----- Record excerpts

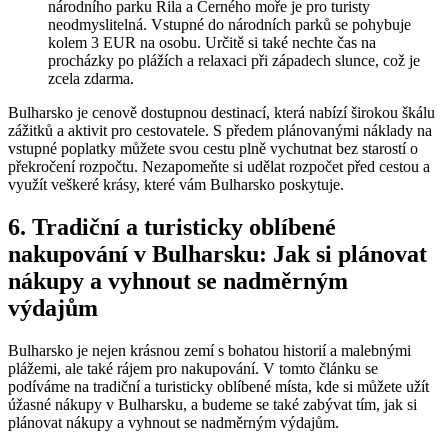
národního parku Rila a Černého moře je pro turisty
neodmyslitelná. Vstupné do národních parků se pohybuje
kolem 3 EUR na osobu. Určitě si také nechte čas na
procházky po plážích a relaxaci při západech slunce, což je
zcela zdarma.
Bulharsko je cenově dostupnou destinací, která nabízí širokou škálu
zážitků a aktivit pro cestovatele. S předem plánovanými náklady na
vstupné poplatky můžete svou cestu plně vychutnat bez starostí o
překročení rozpočtu. Nezapomeňte si udělat rozpočet před cestou a
využít veškeré krásy, které vám Bulharsko poskytuje.
6. Tradiční a turisticky oblíbené
nakupování v Bulharsku: Jak si plánovat
nákupy a vyhnout se nadměrným
výdajům
Bulharsko je nejen krásnou zemí s bohatou historií a malebnými
plážemi, ale také rájem pro nakupování. V tomto článku se
podíváme na tradiční a turisticky oblíbené místa, kde si můžete užít
úžasné nákupy v Bulharsku, a budeme se také zabývat tím, jak si
plánovat nákupy a vyhnout se nadměrným výdajům.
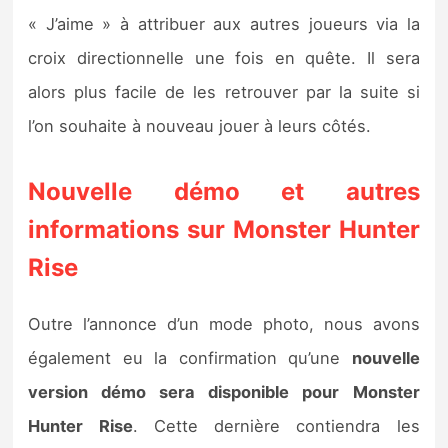
« J’aime » à attribuer aux autres joueurs via la
croix directionnelle une fois en quête. Il sera
alors plus facile de les retrouver par la suite si
l’on souhaite à nouveau jouer à leurs côtés.
Nouvelle démo et autres
informations sur Monster Hunter
Rise
Outre l’annonce d’un mode photo, nous avons
également eu la confirmation qu’une
nouvelle
version démo sera disponible pour
Monster
Hunter Rise
. Cette dernière contiendra les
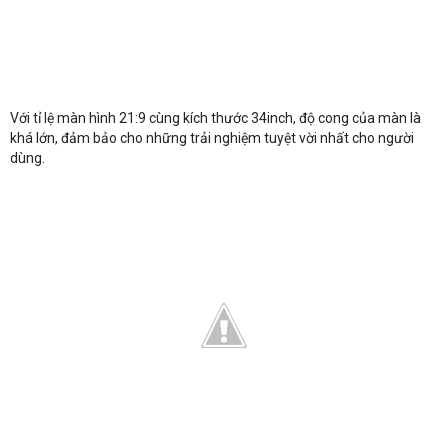
Với tỉ lệ màn hình 21:9 cùng kích thước 34inch, độ cong của màn là
khá lớn, đảm bảo cho những trải nghiệm tuyệt vời nhất cho người
dùng.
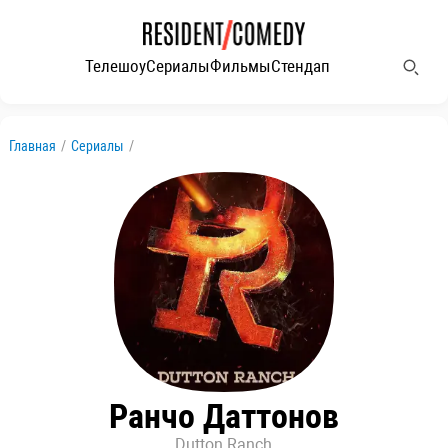
Телешоу
Сериалы
Фильмы
Стендап
Главная
/
Сериалы
/
Ранчо Даттонов
Dutton Ranch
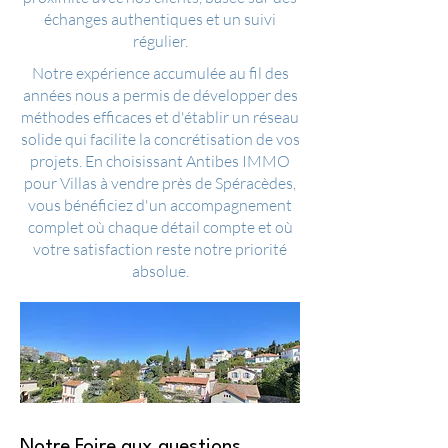
échanges authentiques et un suivi
régulier.
Notre expérience accumulée au fil des
années nous a permis de développer des
méthodes efficaces et d'établir un réseau
solide qui facilite la concrétisation de vos
projets. En choisissant Antibes IMMO
pour Villas à vendre près de Spéracèdes,
vous bénéficiez d'un accompagnement
complet où chaque détail compte et où
votre satisfaction reste notre priorité
absolue.
Notre Foire aux questions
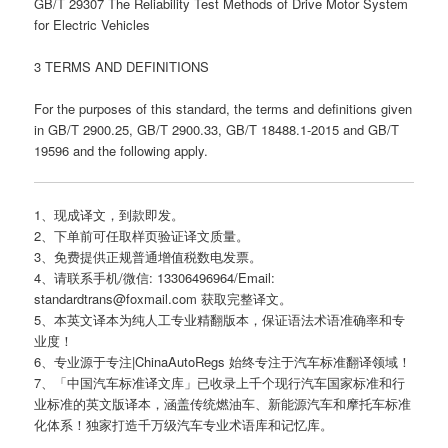
GB/T 29307 The Reliability Test Methods of Drive Motor System
for Electric Vehicles
3 TERMS AND DEFINITIONS
For the purposes of this standard, the terms and definitions given
in GB/T 2900.25, GB/T 2900.33, GB/T 18488.1-2015 and GB/T
19596 and the following apply.
1、现成译文，到款即发。
2、下单前可任取样页验证译文质量。
3、免费提供正规普通增值税数电发票。
4、请联系手机/微信: 13306496964/Email:
standardtrans@foxmail.com 获取完整译文。
5、本英文译本为纯人工专业精翻版本，保证语法术语准确率和专
业度！
6、专业源于专注|ChinaAutoRegs 始终专注于汽车标准翻译领域！
7、「中国汽车标准译文库」已收录上千个现行汽车国家标准和行
业标准的英文版译本，涵盖传统燃油车、新能源汽车和摩托车标准
化体系！独家打造千万级汽车专业术语库和记忆库。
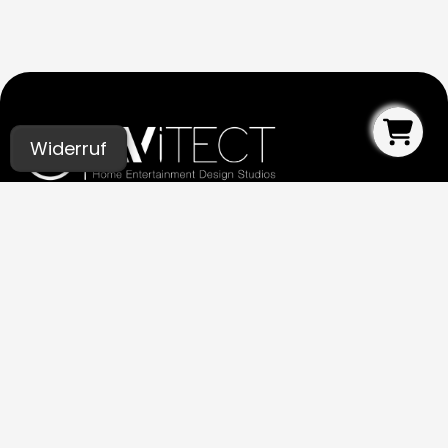
Widerruf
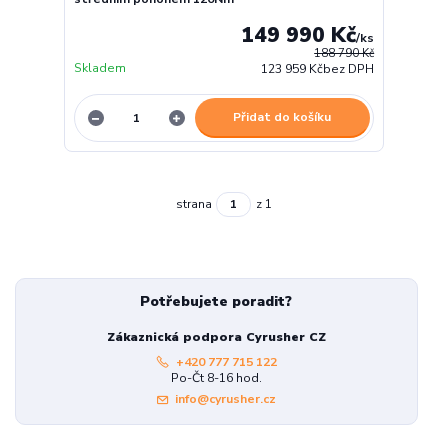
149 990 Kč
/
ks
188 790 Kč
Skladem
123 959 Kč
bez DPH
Přidat do košíku
strana
z 1
Potřebujete poradit?
Zákaznická podpora Cyrusher CZ
+420 777 715 122
Po-Čt 8-16 hod.
info@cyrusher.cz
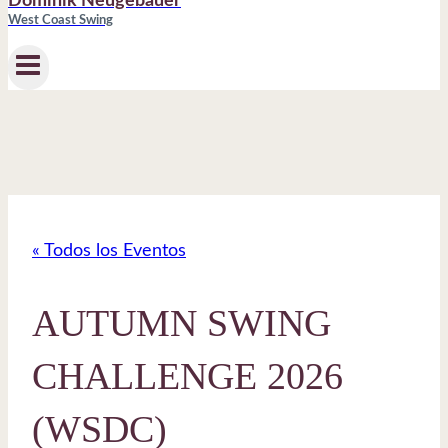
Dominik Neugebauer
West Coast Swing
« Todos los Eventos
AUTUMN SWING
CHALLENGE 2026
(WSDC)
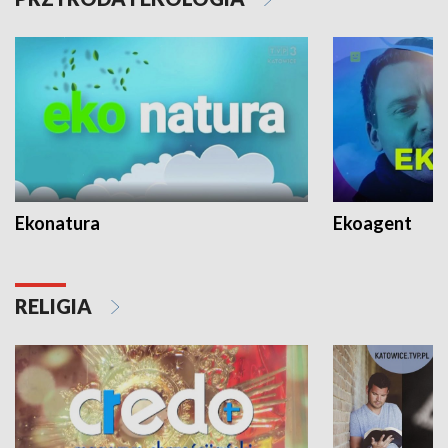
Ekonatura
Ekoagent
RELIGIA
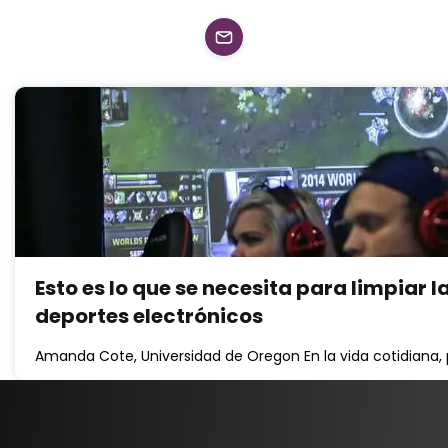
Esto es lo que se necesita para limpiar l
deportes electrónicos
Amanda Cote, Universidad de Oregon En la vida cotidiana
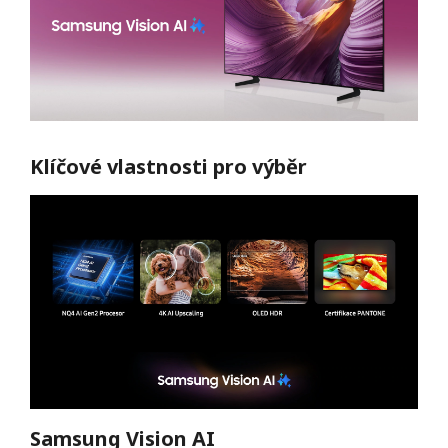
Klíčové vlastnosti pro výběr
Samsung Vision AI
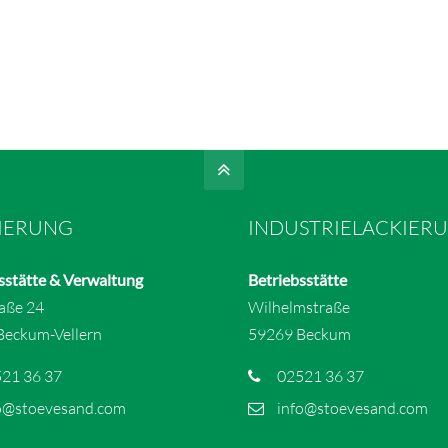
IERUNG
INDUSTRIELACKIER
sstätte & Verwaltung
Betriebsstätte
raße 24
Wilhelmstraße
Beckum-Vellern
59269 Beckum
21 36 37
02521 36 37
o@stoevesand.com
info@stoevesand.com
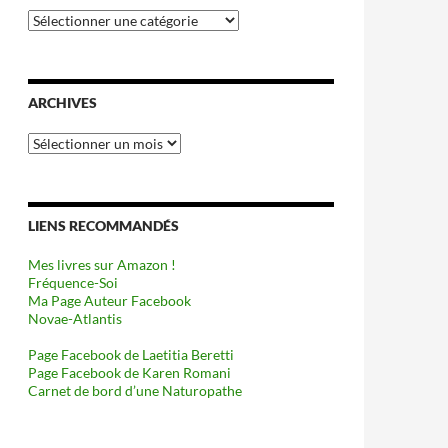
Catégories
ARCHIVES
Archives
LIENS RECOMMANDÉS
Mes livres sur Amazon !
Fréquence-Soi
Ma Page Auteur Facebook
Novae-Atlantis
Page Facebook de Laetitia Beretti
Page Facebook de Karen Romani
Carnet de bord d’une Naturopathe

----------

__Work to be completed__
Return the text read from every record above, line for line and unchanged. Omit the pictures.

__Response__
národního parku Rila a Černého moře je pro turisty
neodmyslitelná. Vstupné do národních parků se pohybuje
kolem 3 EUR na osobu. Určitě si také nechte čas na
procházky po plážích a relaxaci při západech slunce, což je
zcela zdarma.
Bulharsko je cenově dostupnou destinací, která nabízí širokou škálu
zážitků a aktivit pro cestovatele. S předem plánovanými náklady na
vstupné poplatky můžete svou cestu plně vychutnat bez starostí o
překročení rozpočtu. Nezapomeňte si udělat rozpočet před cestou a
využít veškeré krásy, které vám Bulharsko poskytuje.
6. Tradiční a turisticky oblíbené
nakupování v Bulharsku: Jak si plánovat
nákupy a vyhnout se nadměrným
výdajům
Bulharsko je nejen krásnou zemí s bohatou historií a malebnými
plážemi, ale také rájem pro nakupování. V tomto článku se
podíváme na tradiční a turisticky oblíbené místa, kde si můžete užít
úžasné nákupy v Bulharsku, a budeme se také zabývat tím, jak si
plánovat nákupy a vyhnout se nadměrným výdajům.
« J’aime » à attribuer aux autres joueurs via la
croix directionnelle une fois en quête. Il sera
alors plus facile de les retrouver par la suite si
l’on souhaite à nouveau jouer à leurs côtés.
Nouvelle démo et autres
informations sur Monster Hunter
Rise
Outre l’annonce d’un mode photo, nous avons
également eu la confirmation qu’une
nouvelle
version démo sera disponible pour
Monster
Hunter Rise
. Cette dernière contiendra les
Với tỉ lệ màn hình 21:9 cùng kích thước 34inch, độ cong của màn là
khá lớn, đảm bảo cho những trải nghiệm tuyệt vời nhất cho người
dùng.
Телешоу
Сериалы
Фильмы
Стендап
Главная
/
Сериалы
/
Ранчо Даттонов
Dutton Ranch
échanges authentiques et un suivi
régulier.
Notre expérience accumulée au fil des
années nous a permis de développer des
méthodes efficaces et d'établir un réseau
solide qui facilite la concrétisation de vos
projets. En choisissant Antibes IMMO
pour Villas à vendre près de Spéracèdes,
vous bénéficiez d'un accompagnement
complet où chaque détail compte et où
votre satisfaction reste notre priorité
absolue.
Notre Foire aux questions
GB/T 29307 The Reliability Test Methods of Drive Motor System
for Electric Vehicles
3 TERMS AND DEFINITIONS
For the purposes of this standard, the terms and definitions given
in GB/T 2900.25, GB/T 2900.33, GB/T 18488.1-2015 and GB/T
19596 and the following apply.
1、现成译文，到款即发。
2、下单前可任取样页验证译文质量。
3、免费提供正规普通增值税数电发票。
4、请联系手机/微信: 13306496964/Email:
standardtrans@foxmail.com 获取完整译文。
5、本英文译本为纯人工专业精翻版本，保证语法术语准确率和专
业度！
6、专业源于专注|ChinaAutoRegs 始终专注于汽车标准翻译领域！
7、「中国汽车标准译文库」已收录上千个现行汽车国家标准和行
业标准的英文版译本，涵盖传统燃油车、新能源汽车和摩托车标准
化体系！独家打造千万级汽车专业术语库和记忆库。
Widerruf
149 990 Kč
/
ks
188 790 Kč
Skladem
123 959 Kč
bez DPH
Přidat do košíku
strana
z 1
Potřebujete poradit?
Zákaznická podpora Cyrusher CZ
+420 777 715 122
Po-Čt 8-16 hod.
info@cyrusher.cz
Dominik Neugebauer
West Coast Swing
« Todos los Eventos
AUTUMN SWING
CHALLENGE 2026
(WSDC)
Ekonatura
Ekoagent
RELIGIA
Esto es lo que se necesita para limpiar l
deportes electrónicos
Amanda Cote, Universidad de Oregon En la vida cotidiana
Klíčové vlastnosti pro výběr
Samsung Vision AI
IERUNG
INDUSTRIELACKIER
sstätte & Verwaltung
Betriebsstätte
raße 24
Wilhelmstraße
Beckum-Vellern
59269 Beckum
21 36 37
02521 36 37
o@stoevesand.com
info@stoevesand.com
Catégories
ARCHIVES
Archives
LIENS RECOMMANDÉS
Mes livres sur Amazon !
Fréquence-Soi
Ma Page Auteur Facebook
Novae-Atlantis
Page Facebook de Laetitia Beretti
Page Facebook de Karen Romani
Carnet de bord d’une Naturopathe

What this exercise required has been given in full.